> [TASK LIST]
1. Answer these from the training setup notes:
(a) What are the default epochs and batch size?
(b) Which flag limits a run to a small subset of the data?
(c) What is the sentiment model based on?
2. Can you extend the training setup notes past their last line, in the same style?

> [TEXT PASSAGE]
== Segment start ==
Defaults can be configured in __params__.py.

  • 'baseline|blank|sentiment' (model selection).
  • epochs and batch size for training (defaults are 10 and 32).
  • seed for random number generation (for reproducibility) (default: 42).
  • results directory to store the best model, evaluation results and predictions.

Sample mode

When developing, you can use the --sample flag to only use a small subset of the data to see if everything works before starting long training processes.

Data Preprocessing

  • news label is removed.
  • text is lowercased.
  • links are removed.
  • labels are shifted to 0, 1, 2 (easier to work with non-negative numbers)

Model

  • Blank and baseline are based on huggingface BERT-base-uncased.
  • Sentiment model is based on BERTweet (BERTweet is a BERT model pre-trained on a large corpus of English tweets).

Training

  • epochs/batch size can be configured via command line arguments or in code.
== Segment end ==
> [DATA SUPPLIED]
== Segment start ==
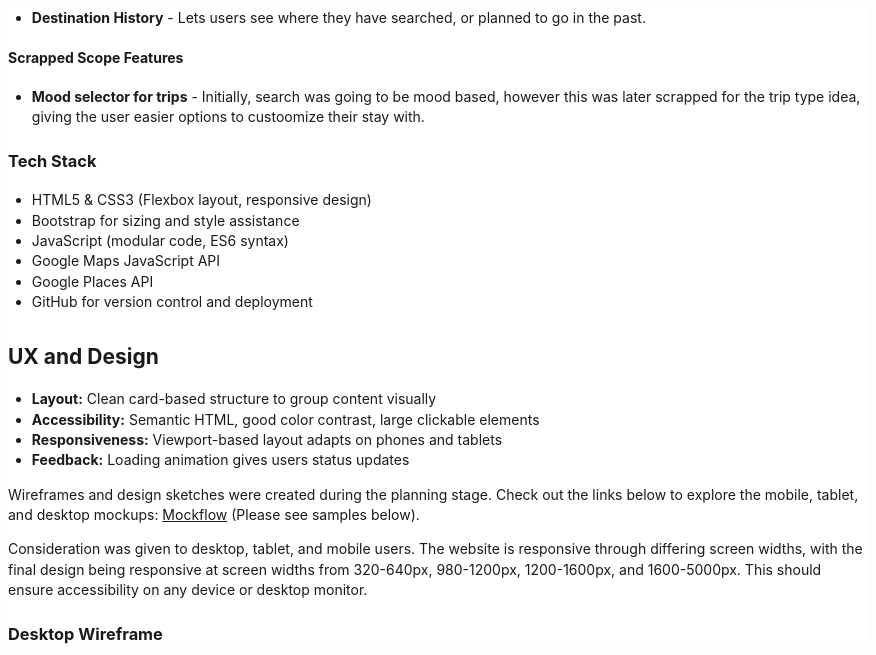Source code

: * **Destination History** - Lets users see where they have searched, or planned to go in the past.

#### Scrapped Scope Features

* **Mood selector for trips**  - Initially, search was going to be mood based, however this was later scrapped for the trip type idea, giving the user easier options to custoomize their stay with.

### Tech Stack

* HTML5 & CSS3 (Flexbox layout, responsive design)
* Bootstrap for sizing and style assistance
* JavaScript (modular code, ES6 syntax)
* Google Maps JavaScript API
* Google Places API
* GitHub for version control and deployment

## UX and Design

* **Layout:** Clean card-based structure to group content visually
* **Accessibility:** Semantic HTML, good color contrast, large clickable elements
* **Responsiveness:** Viewport-based layout adapts on phones and tablets
* **Feedback:** Loading animation gives users status updates

Wireframes and design sketches were created during the planning stage. Check out the links below to explore the mobile, tablet, and desktop mockups: [Mockflow](https://app.mockflow.com/editor) (Please see samples below).

Consideration was given to desktop, tablet, and mobile users. The website is responsive through differing screen widths, with the final design being responsive at screen widths from 320-640px, 980-1200px, 1200-1600px, and 1600-5000px. This should ensure accessibility on any device or desktop monitor.

### Desktop Wireframe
== Segment end ==
> [ANSWERS BY ITEM]
1.
(a) 10 epochs and a batch size of 32.
(b) The --sample flag.
(c) BERTweet, a BERT model pre-trained on a large corpus of English tweets.

2.
  • best model is selected by (validation) loss and saved.

Evaluation

  • best model is loaded.
  • evaluation will be run if training is interrupted.
  • evaluation metrics are: accuracy, precision/recall/f1 for each class (negative=0, neutral=1, positive=2).
  • evaluation results are stored in csv with model name and metadata.

Prediction

  • best model is loaded.
  • prediction is done on the crawled data.
  • prediction results are stored in csv for selected model.

Visualization

  • visualize share of climate change opponents over time.